Exercise
Continue the gardening piece about planting tulip bulbs where squirrels dig, beginning after its last sentence.

I think some fertilizers lure squirrels with siren songs (or odors): Soft Ground, Good eats, they promise. Or maybe it’s just easier for squirrels to bury the nuts they’ll never find again in soil that has been conveniently loosened by a serf in sweats. Even the occasional distasteful daffodil, probably planted in good soil in haste by the tired serf, has been discovered tossed out of its berth.

Tulips at Longwood Gardens, Pennsylvania

Longwood Gardens, Pennsylvania, their photo

Am I kidding myself with all these do’s and don’ts? Note the word occasional above. Mostly, these bulbs went slam-dunk between roots into pried-up muck that was then slapped back down in place. (Remember, I said I took pity on the waifs; that does not mean they get royal treatment during mass planting.) 

Tulips in our garden in 2012

Tulips in our garden in 2012

To accomplish this with relative ease Bob ground a point on a narrow trowel. Delighted with the modification, I’ve poked, sliced, slapped and levered that tool into the ground up to its hilt so efficiently I managed to break the weld on the trowel. Now I will have to plead with our local automotive genius to reweld it in his shop.

The point is, if the ground is so packed and muddy, will any self-respecting squirrel dirty his paws for a tulip bulb? Probably not, and I’ve got garden proof. Not two days after planting, I found my carefully deposited compost combed through by paws as far down as the muck but no further. The bulbs were not disturbed.

Available data
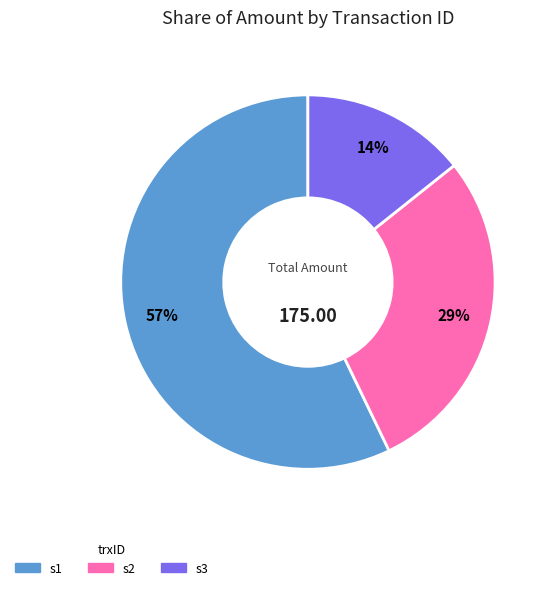

Combined, do s1 and s2 account for over 50%?

Yes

Expected answer
Charlie Crayfish has built his "castle" not 20 feet from my tulips, reminds me of what our soil is like beneath the compost

Charlie Crayfish has built his “castle” not 20 feet from my tulips, reminding me of what our soil is like beneath the compost

So I can still dream my dreams. Now, if my dreams begin to flower I’ll have to be sharp-eyed as Brer Fox and canny as Brer Rabbit. Bars of Irish Spring soap cut in half and poked on a stick in the ground seem to steer deer away from favorite spots, though I think squirrels like to gnaw the soap. If I’m thinking funky-country I tout the bars (tongue in cheek) as the latest in garden décor. Otherwise, I tuck them low in the foliage of shrubs and perennials.

Pretty but retiring tulipa clusiana, photo from John Grimshaw's Garden Journal

Pretty but retiring tulipa clusiana, photo from John Grimshaw’s Garden Journal

For added ammunition I use Imustgarden animal repellent. These products have a fresh, minty appeal that can almost pass for pleasant. Unlike other deer repellents I have used, the flies don’t follow me around during application. What, exactly, I will do next spring is still a mystery to me.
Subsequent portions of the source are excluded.